Your instructions:
Count the lines in the material below that contain the string "Example", and reply with only that number.

Records provided:
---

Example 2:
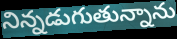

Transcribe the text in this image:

నిన్నడుగుతున్నాను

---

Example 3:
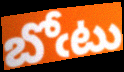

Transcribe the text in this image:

బోఁటు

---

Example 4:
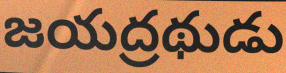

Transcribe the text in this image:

జయద్రథుడు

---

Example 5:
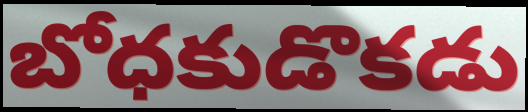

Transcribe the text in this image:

బోధకుడొకడు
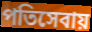
পতিসেবায়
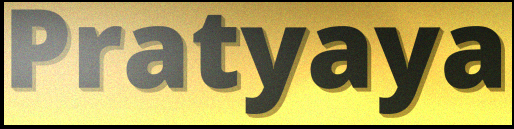
Pratyaya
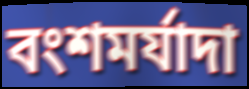
বংশমর্যাদা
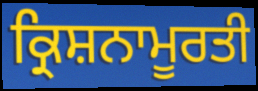
ਕ੍ਰਿਸ਼ਨਾਮੂਰਤੀ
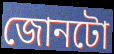
জোনটো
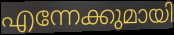
എന്നേക്കുമായി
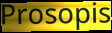
Prosopis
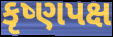
કૃષ્ણપક્ષ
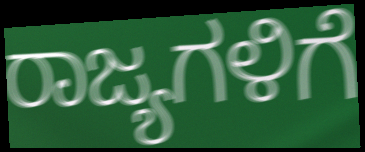
ರಾಜ್ಯಗಳಿಗೆ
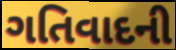
ગતિવાદની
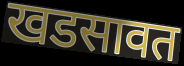
खडसावत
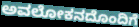
ಅವಲೋಕನದೊಂದಿಗೆ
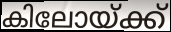
കിലോയ്ക്ക്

Exercise output:
4